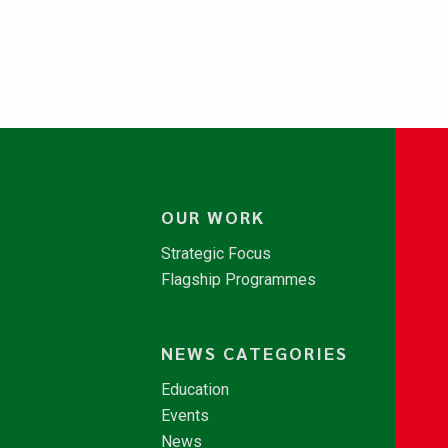
OUR WORK
Strategic Focus
Flagship Programmes
NEWS CATEGORIES
Education
Events
News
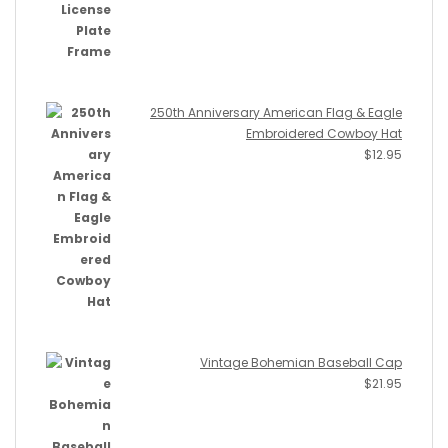
250th Anniversary American Flag & Eagle
Embroidered Cowboy Hat
$
12.95
Vintage Bohemian Baseball Cap
$
21.95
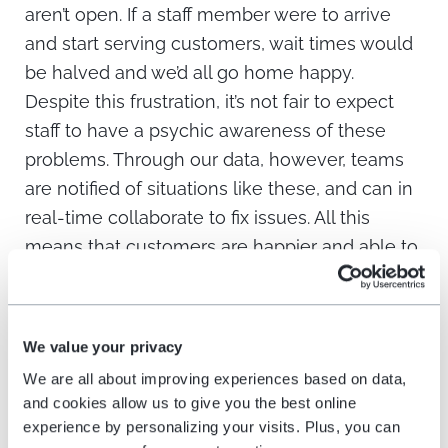
aren’t open. If a staff member were to arrive
and start serving customers, wait times would
be halved and we’d all go home happy.
Despite this frustration, it’s not fair to expect
staff to have a psychic awareness of these
problems. Through our data, however, teams
are notified of situations like these, and can in
real-time collaborate to fix issues. All this
means that customers are happier and able to
get on with their day, staff are less stressed
and feel empowered by their ability to resolve
issues more quickly, and businesses can
We value your privacy
flourish as a result.”
We are all about improving experiences based on data,
and cookies allow us to give you the best online
Moon Javaid, Vice President, Strategy &
experience by personalizing your visits. Plus, you can
Analytics, for NFL team the San Francisco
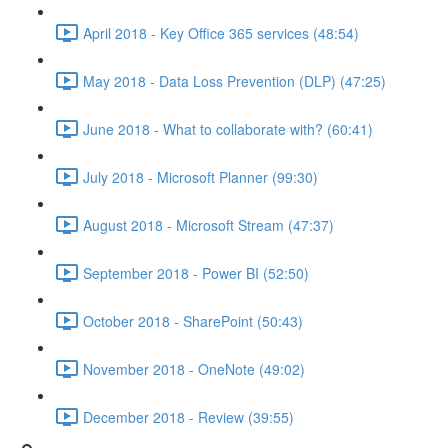
April 2018 - Key Office 365 services (48:54)
May 2018 - Data Loss Prevention (DLP) (47:25)
June 2018 - What to collaborate with? (60:41)
July 2018 - Microsoft Planner (99:30)
August 2018 - Microsoft Stream (47:37)
September 2018 - Power BI (52:50)
October 2018 - SharePoint (50:43)
November 2018 - OneNote (49:02)
December 2018 - Review (39:55)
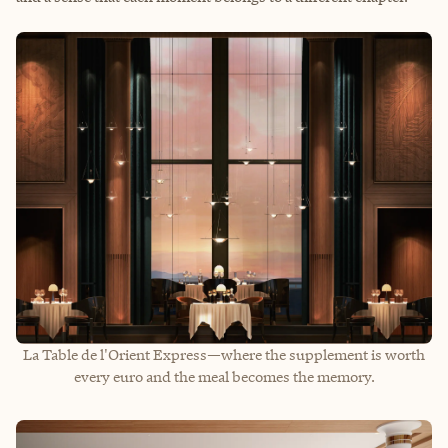
La Table de l'Orient Express—where the supplement is worth
every euro and the meal becomes the memory.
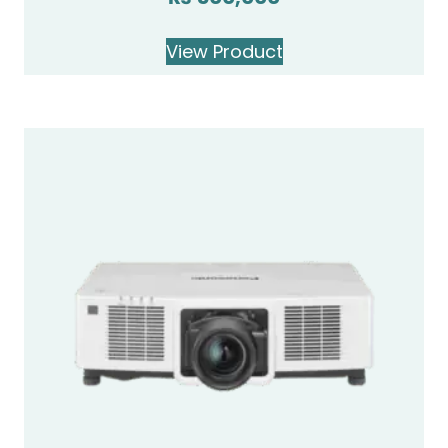
View Product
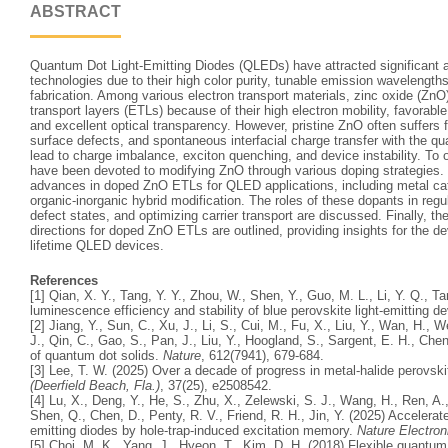
ABSTRACT
Quantum Dot Light-Emitting Diodes (QLEDs) have attracted significant a
technologies due to their high color purity, tunable emission wavelengths
fabrication. Among various electron transport materials, zinc oxide (ZnO
transport layers (ETLs) because of their high electron mobility, favorab
and excellent optical transparency. However, pristine ZnO often suffers 
surface defects, and spontaneous interfacial charge transfer with the 
lead to charge imbalance, exciton quenching, and device instability. To 
have been devoted to modifying ZnO through various doping strategies. 
advances in doped ZnO ETLs for QLED applications, including metal cat
organic-inorganic hybrid modification. The roles of these dopants in reg
defect states, and optimizing carrier transport are discussed. Finally, t
directions for doped ZnO ETLs are outlined, providing insights for the d
lifetime QLED devices.
References
[1] Qian, X. Y., Tang, Y. Y., Zhou, W., Shen, Y., Guo, M. L., Li, Y. Q., T
luminescence efficiency and stability of blue perovskite light‐emitting d
[2] Jiang, Y., Sun, C., Xu, J., Li, S., Cui, M., Fu, X., Liu, Y., Wan, H., 
J., Qin, C., Gao, S., Pan, J., Liu, Y., Hoogland, S., Sargent, E. H., Ch
of quantum dot solids.
Nature
, 612(7941), 679-684.
[3] Lee, T. W. (2025) Over a decade of progress in metal-halide perovski
(Deerfield Beach, Fla.)
, 37(25), e2508542.
[4] Lu, X., Deng, Y., He, S., Zhu, X., Zelewski, S. J., Wang, H., Ren, A.,
Shen, Q., Chen, D., Penty, R. V., Friend, R. H., Jin, Y. (2025) Accelera
emitting diodes by hole-trap-induced excitation memory.
Nature Electron
[5] Choi, M. K., Yang, J., Hyeon, T., Kim, D. H. (2018) Flexible quantum 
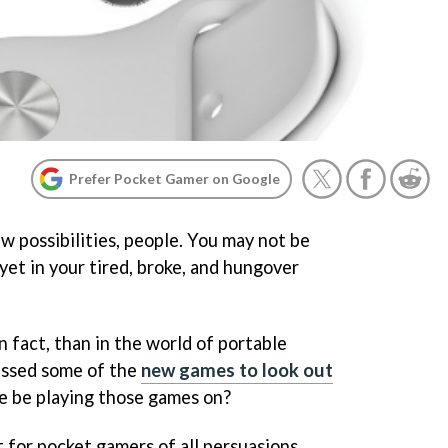
Prefer Pocket Gamer on Google
ew possibilities, people. You may not be
 yet in your tired, broke, and hungover
n fact, than in the world of portable
ussed some of the
new games to look out
we be playing those games on?
t for pocket gamers of all persuasions,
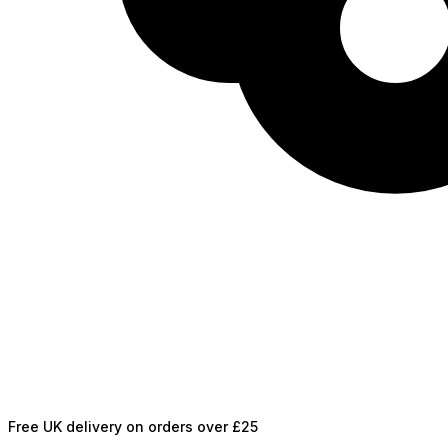
Free UK delivery on orders over £25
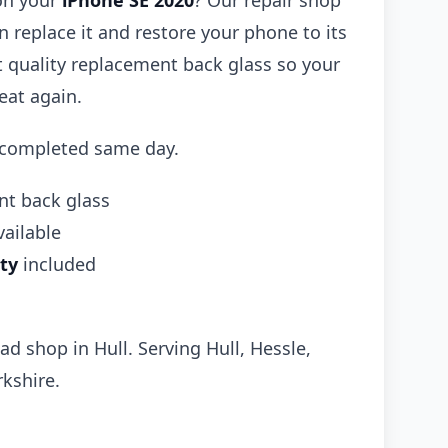
on your
iPhone SE 2020
? Our repair shop
 replace it and restore your phone to its
it quality replacement back glass so your
eat again.
 completed same day.
t back glass
ailable
ty
included
ad shop in Hull. Serving Hull, Hessle,
kshire.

_ _ _ _ _

▶ **WHAT YOU HAVE TO DO**
Every record above should come back exactly, but without its pictures.

▶ **RESULT OF THE EXERCISE**
OUR WORK
Strategic Focus
Flagship Programmes
NEWS CATEGORIES
Education
Events
News
250th Anniversary American Flag & Eagle
Embroidered Cowboy Hat
$
12.95
Vintage Bohemian Baseball Cap
$
21.95
aren’t open. If a staff member were to arrive
and start serving customers, wait times would
be halved and we’d all go home happy.
Despite this frustration, it’s not fair to expect
staff to have a psychic awareness of these
problems. Through our data, however, teams
are notified of situations like these, and can in
real-time collaborate to fix issues. All this
means that customers are happier and able to
get on with their day, staff are less stressed
and feel empowered by their ability to resolve
issues more quickly, and businesses can
We value your privacy
flourish as a result.”
We are all about improving experiences based on data,
and cookies allow us to give you the best online
Moon Javaid, Vice President, Strategy &
experience by personalizing your visits. Plus, you can
Analytics, for NFL team the San Francisco
April 2018 - Key Office 365 services (48:54)
May 2018 - Data Loss Prevention (DLP) (47:25)
June 2018 - What to collaborate with? (60:41)
July 2018 - Microsoft Planner (99:30)
August 2018 - Microsoft Stream (47:37)
September 2018 - Power BI (52:50)
October 2018 - SharePoint (50:43)
November 2018 - OneNote (49:02)
December 2018 - Review (39:55)
La Table de l'Orient Express—where the supplement is worth
every euro and the meal becomes the memory.
View Product
ABSTRACT
Quantum Dot Light-Emitting Diodes (QLEDs) have attracted significant a
technologies due to their high color purity, tunable emission wavelengths
fabrication. Among various electron transport materials, zinc oxide (ZnO
transport layers (ETLs) because of their high electron mobility, favorab
and excellent optical transparency. However, pristine ZnO often suffers 
surface defects, and spontaneous interfacial charge transfer with the 
lead to charge imbalance, exciton quenching, and device instability. To 
have been devoted to modifying ZnO through various doping strategies. 
advances in doped ZnO ETLs for QLED applications, including metal cat
organic-inorganic hybrid modification. The roles of these dopants in reg
defect states, and optimizing carrier transport are discussed. Finally, t
directions for doped ZnO ETLs are outlined, providing insights for the d
lifetime QLED devices.
References
[1] Qian, X. Y., Tang, Y. Y., Zhou, W., Shen, Y., Guo, M. L., Li, Y. Q., T
luminescence efficiency and stability of blue perovskite light‐emitting d
[2] Jiang, Y., Sun, C., Xu, J., Li, S., Cui, M., Fu, X., Liu, Y., Wan, H., 
J., Qin, C., Gao, S., Pan, J., Liu, Y., Hoogland, S., Sargent, E. H., Ch
of quantum dot solids.
Nature
, 612(7941), 679-684.
[3] Lee, T. W. (2025) Over a decade of progress in metal-halide perovski
(Deerfield Beach, Fla.)
, 37(25), e2508542.
[4] Lu, X., Deng, Y., He, S., Zhu, X., Zelewski, S. J., Wang, H., Ren, A.,
Shen, Q., Chen, D., Penty, R. V., Friend, R. H., Jin, Y. (2025) Accelera
emitting diodes by hole-trap-induced excitation memory.
Nature Electron
[5] Choi, M. K., Yang, J., Hyeon, T., Kim, D. H. (2018) Flexible quantum 
Prefer Pocket Gamer on Google
ew possibilities, people. You may not be
 yet in your tired, broke, and hungover
n fact, than in the world of portable
ussed some of the
new games to look out
we be playing those games on?
t for pocket gamers of all persuasions,
Free UK delivery on orders over £25
on your
iPhone SE 2020
? Our repair shop
 replace it and restore your phone to its
it quality replacement back glass so your
eat again.
 completed same day.
t back glass
ailable
ty
included
ad shop in Hull. Serving Hull, Hessle,
kshire.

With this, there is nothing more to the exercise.